Balkan Mathematical Olympiad Shortlist

Denote $S=(a_1-a_2{)}^2+(a_3-a_4{)}^2+\cdots +(a_{2n-1}-a_{2n}{)}^2$. We have $$\begin{array}{rl}S& =\sum _{i=1}^{2n}{i}^2-2(a_1{a}_2+a_3{a}_4+\cdots +a_{2n-1}{a}_{2n})\\ & =\frac{n(2n+1)(4n+1)}{3}-2(a_1{a}_2+a_3{a}_4+\cdots +a_{2n-1}{a}_{2n}).\end{array}$$ Next, observe that for each $j=1,2,\dots ,n$, one of the numbers $a_{2j-1},a_{2j}$ is greater than $n$, and the other is at most $n$. Indeed, suppose $a_{2j-1},a_{2j}\le n$. Then $a_1<a_3<\cdots <a_{2j-1}\le n$ and $a_{2n}<a_{2n-2}<\cdots <a_{2j}\le n$, yielding $j+(n-j+1)=n+1$ distinct positive integers not exceeding $n$, a contradiction. The case $a_{2j-1},a_{2j}>n$ is handled similarly.
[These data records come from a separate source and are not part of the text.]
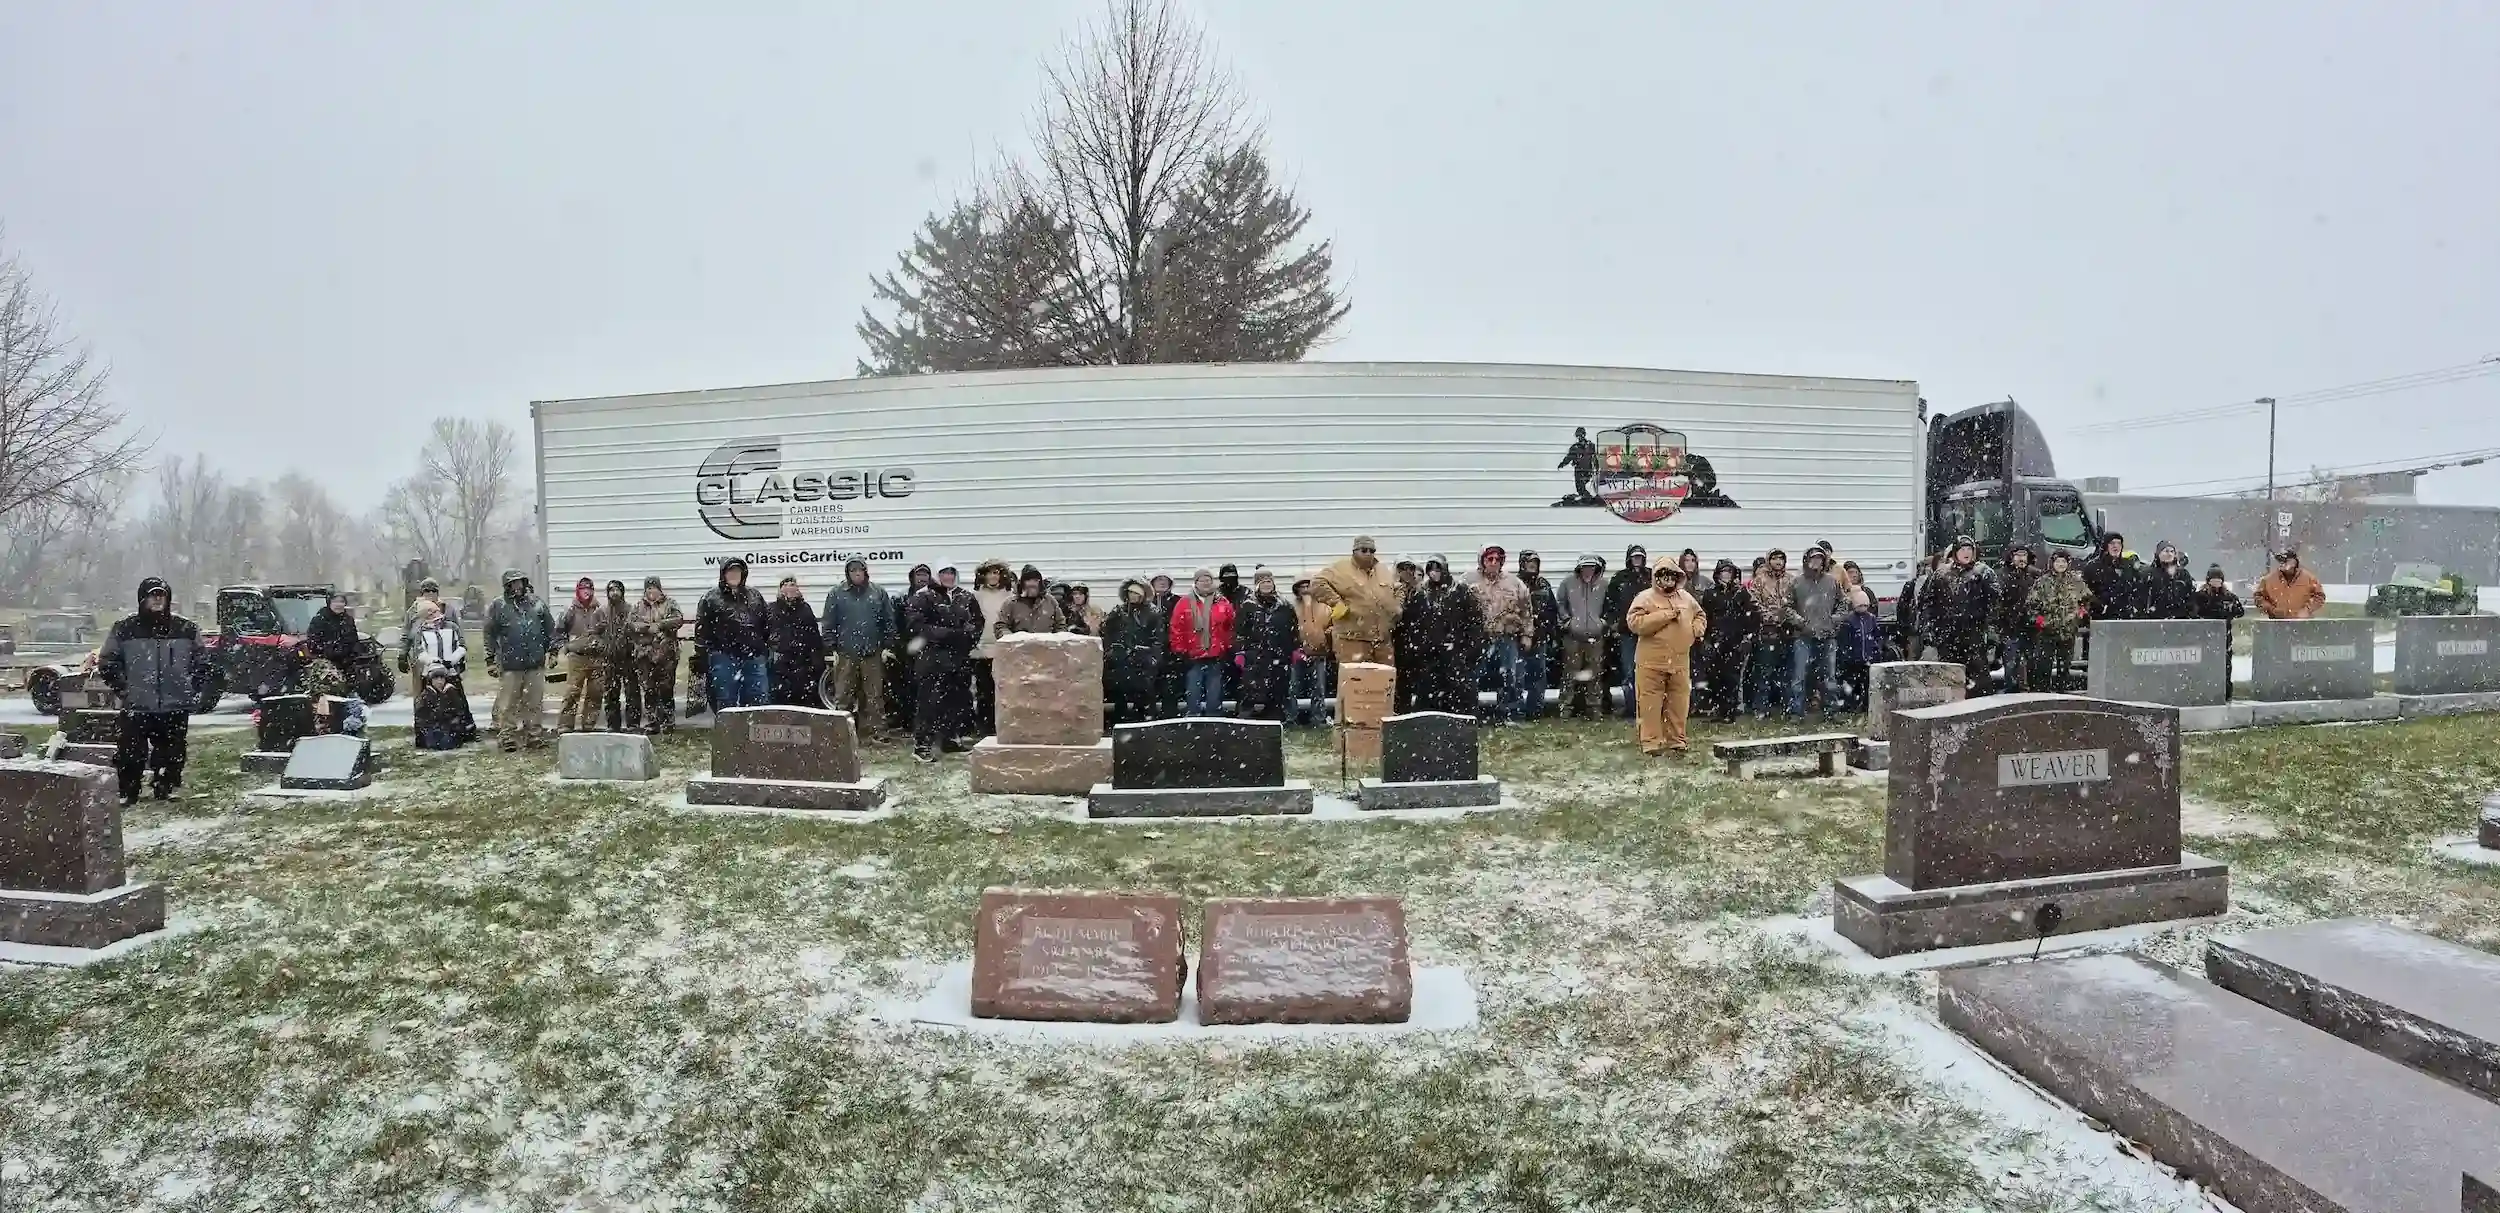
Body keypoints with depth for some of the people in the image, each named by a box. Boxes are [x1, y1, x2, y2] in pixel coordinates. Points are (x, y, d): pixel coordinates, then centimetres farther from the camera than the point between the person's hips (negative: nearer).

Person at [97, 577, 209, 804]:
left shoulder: (186, 629, 6)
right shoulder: (124, 629, 2)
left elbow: (201, 662, 14)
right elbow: (107, 662, 8)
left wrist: (192, 688, 5)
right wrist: (122, 688, 1)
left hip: (175, 707, 1)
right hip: (136, 707, -1)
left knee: (173, 752, 8)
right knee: (131, 753, -1)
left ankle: (168, 786, 22)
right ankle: (127, 792, 10)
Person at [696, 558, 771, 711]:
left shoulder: (755, 596, 15)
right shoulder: (711, 599, 3)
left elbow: (766, 626, 18)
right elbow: (702, 632, -1)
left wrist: (771, 649, 12)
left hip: (754, 658, 3)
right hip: (724, 659, -3)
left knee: (759, 703, 2)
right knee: (726, 705, 2)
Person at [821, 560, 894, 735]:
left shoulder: (878, 592, 7)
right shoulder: (836, 594, 5)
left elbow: (889, 621, 8)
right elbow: (829, 624, 5)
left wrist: (886, 646, 3)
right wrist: (832, 649, -1)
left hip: (872, 654, 1)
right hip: (845, 654, -1)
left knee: (875, 696, 4)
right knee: (843, 697, 1)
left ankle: (877, 732, 8)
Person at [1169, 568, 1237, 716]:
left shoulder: (1224, 603, 3)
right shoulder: (1183, 604, 1)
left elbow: (1232, 629, 7)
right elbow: (1176, 630, 1)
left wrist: (1229, 650, 4)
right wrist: (1180, 653, -3)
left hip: (1216, 660, 1)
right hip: (1193, 660, -1)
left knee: (1214, 699, 5)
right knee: (1193, 699, 2)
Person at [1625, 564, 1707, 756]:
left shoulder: (1686, 598, 14)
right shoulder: (1644, 598, -5)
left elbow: (1701, 616, 28)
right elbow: (1634, 623, -18)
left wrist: (1696, 629, 4)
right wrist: (1665, 615, -19)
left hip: (1680, 662, 5)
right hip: (1652, 662, -5)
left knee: (1679, 704, 9)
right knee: (1651, 704, -3)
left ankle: (1676, 740, 19)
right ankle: (1651, 742, 2)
It follows that $a_1{a}_2+a_3{a}_4+\cdots +a_{2n-1}{a}_{2n}$ has form $1\cdot b_1+2\cdot b_2+\cdots +n\cdot b_n$, where $b_1,b_2,\dots ,b_n$ is some permutation of $n+1,n+2,\dots ,2n$. But it is known that such an expression will be maximal if and only if $b_1<b_2<\cdots <b_n$. Therefore, $$a_1{a}_2+a_3{a}_4+\cdots +a_{2n-1}{a}_{2n}\le 1(n+1)+2(n+2)+\cdots +n\cdot 2n=n\cdot \frac{n(n+1)}{2}+\frac{n(n+1)(2n+1)}{6}.(2)$$ From (1) and (2), we find $$S\ge \frac{n(2n+1)(4n+1)}{3}-n^2(n+1)-\frac{n(n+1)(2n+1)}{3}=n^3.(3)$$ By the above arguments, for equality to hold, there would have to exist indices $i,j,k$ (since $n\ge 3$) such that $\{a_{2i-1},a_{2i}\}=\{1,n+1\}$, $\{a_{2j-1},a_{2j}\}=\{2,n+2\}$ and $\{a_{2k-1},a_{2k}\}=\{3,n+3\}$. It is easy to check that this is impossible, given the assumptions on the permutation $a_1,a_2,\dots ,a_{2n}$. Therefore, equality cannot hold in (3) and $S>n^3$.